DW Türkçe: Basına yansıyan kamera görüntülerinde, Elçi'nin vurulduğu gün olay yerinde çok sayıda polis memuru olduğu görülüyor. Bu memurlar hakkında işlem yapıldı mı?

Karaman: Ateş ettikleri görülen bütün polislerin şüpheli olarak dosyaya dahil edilmeleri gerekirdi. Ancak soruşturmanın başından beri tüm polis memurlarını tanık olarak dinlendi. Bu gerçekten bizim için yaralayıcı bir husus. Türkan Elçi bizzat kendisi soruşturma dosyasına dilekçe vererek tüm personelden şikayetçi olduğunu belirtti. Savcılık polis memurlarını çağırıp "Bildiklerinizi anlatın” diye tek bir soru sorup beyan aldı. Hiçbiri sorgulayıcı beyanlar değil. Her bir polis memuruna soracağımız onlarca sorular vardı fakat bu imkan bize sağlanmadı. Dosyada halen tek bir şüpheli yok.
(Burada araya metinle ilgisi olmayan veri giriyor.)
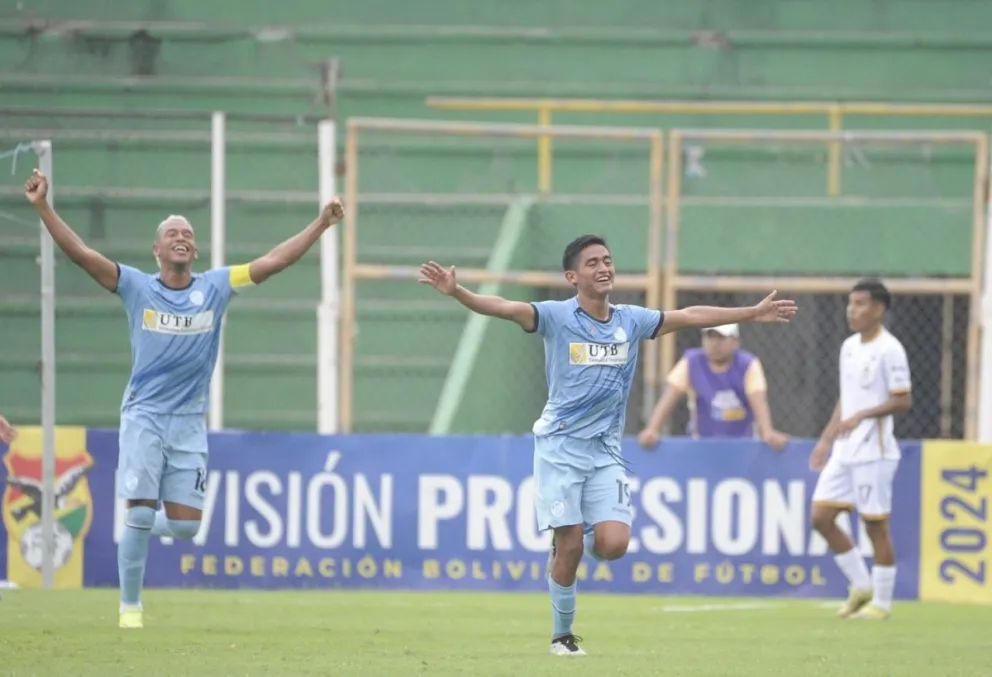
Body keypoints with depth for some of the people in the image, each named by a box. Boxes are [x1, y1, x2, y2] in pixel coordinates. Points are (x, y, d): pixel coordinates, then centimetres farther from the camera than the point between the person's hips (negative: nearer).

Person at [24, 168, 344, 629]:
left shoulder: (216, 287, 3)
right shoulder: (136, 287, -2)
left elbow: (276, 260, 2)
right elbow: (81, 254, -11)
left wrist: (321, 224, -5)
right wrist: (42, 207, -21)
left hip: (189, 422, 2)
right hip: (144, 417, -2)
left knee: (185, 525, -3)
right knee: (140, 513, -10)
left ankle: (140, 527, 32)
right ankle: (130, 606, 4)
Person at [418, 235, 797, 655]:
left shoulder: (631, 320, 5)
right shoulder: (557, 316, -8)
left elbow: (691, 317, 13)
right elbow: (503, 308, -21)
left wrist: (752, 314, 16)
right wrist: (456, 292, -38)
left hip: (605, 450, 4)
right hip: (560, 446, -3)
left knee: (613, 544, -12)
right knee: (570, 546, -7)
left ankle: (570, 546, 23)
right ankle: (562, 635, 11)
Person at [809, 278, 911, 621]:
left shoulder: (889, 350, -11)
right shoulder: (849, 347, 13)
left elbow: (903, 401, -15)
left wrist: (862, 416, -24)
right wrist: (826, 439, 18)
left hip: (873, 449, -8)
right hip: (843, 451, 8)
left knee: (875, 524, -2)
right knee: (821, 517, 4)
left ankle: (881, 602, 9)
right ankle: (861, 586, 17)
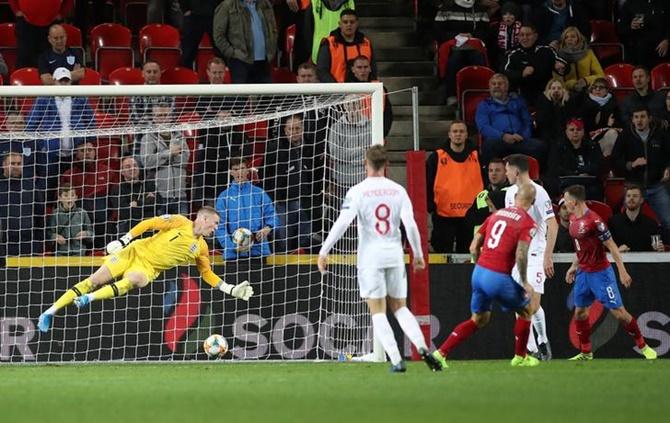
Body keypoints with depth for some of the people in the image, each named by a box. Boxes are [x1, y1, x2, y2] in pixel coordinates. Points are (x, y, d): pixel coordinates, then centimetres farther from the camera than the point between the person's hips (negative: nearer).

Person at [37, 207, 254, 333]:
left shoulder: (201, 248, 8)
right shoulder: (180, 223, -6)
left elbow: (208, 274, 16)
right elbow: (149, 224, -8)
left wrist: (231, 289, 7)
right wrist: (124, 239, -17)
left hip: (149, 268, 2)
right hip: (136, 252, -2)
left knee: (134, 280, -35)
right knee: (96, 279, -12)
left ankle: (89, 298, -40)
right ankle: (51, 311, -7)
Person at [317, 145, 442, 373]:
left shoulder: (357, 191, -5)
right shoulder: (398, 190, 3)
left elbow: (342, 223, -13)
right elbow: (410, 225, -2)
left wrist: (323, 252, -7)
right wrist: (418, 255, 9)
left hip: (370, 256, -3)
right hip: (394, 254, 3)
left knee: (378, 312, 1)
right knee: (400, 307, 15)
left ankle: (396, 360, -11)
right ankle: (422, 346, -5)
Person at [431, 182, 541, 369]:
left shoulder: (496, 214, 14)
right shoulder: (527, 223, -5)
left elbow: (473, 247, 14)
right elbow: (521, 255, -18)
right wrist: (524, 282, -6)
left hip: (478, 271, 6)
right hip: (499, 277, -6)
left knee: (479, 319, 22)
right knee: (526, 309, 18)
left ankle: (441, 353, 12)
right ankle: (520, 357, 25)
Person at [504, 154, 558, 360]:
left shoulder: (538, 192, -13)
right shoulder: (511, 192, 11)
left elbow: (553, 225, -15)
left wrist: (548, 256, -20)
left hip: (535, 254, -7)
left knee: (533, 304, -15)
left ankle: (543, 341, 6)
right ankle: (531, 349, 9)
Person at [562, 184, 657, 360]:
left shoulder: (594, 220, -20)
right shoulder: (573, 219, 6)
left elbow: (611, 246, -17)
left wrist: (622, 272, -18)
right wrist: (574, 266, 23)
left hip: (600, 273, -8)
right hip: (583, 273, 8)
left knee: (617, 310, -6)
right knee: (580, 311, 8)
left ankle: (643, 346, 6)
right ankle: (586, 352, 19)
DW Türkçe: İki sene sonunda soruşturmada gelinen noktayı değerlendirdiğinizde, hukuki sürecin nasıl seyredeceğini düşünüyorsunuz?

Karaman: Bir şüpheliye ulaşmadan ceza davasından bahsetmek mümkün değil. Şüphelinin bulunmadığı bir soruşturma dosyasının ileriki aşamasından bahsetmek de mümkün değil. Bize göre orada bulunan tüm kamu personeli şüphelidir. Bu kadar net onlarca olağan şüpheli varsa onlara bu sıfatın verilmemesi, ciddi bir soruşturma motivasyonsuzluğunun olduğunu gösteriyor. Mevcut verilerle Elçi soruşturmasının davaya dönüşmesi söz konusu değil. Bu cinayetin çözülemez olduğunu düşünmüyoruz. Cinayetin delilleri farkında olmasak bile var. "Bu dosya faili meçhule gidecek” diye bir şey söz konusu değil. Biz bu dosyayı kaç yıl sürerse sürsün takip edeceğiz. Eğer siyasi irade olsaydı, Elçi cinayeti çoktan çözülürdü. Ama bundan sonra olmayacağı anlamına da gelmiyor.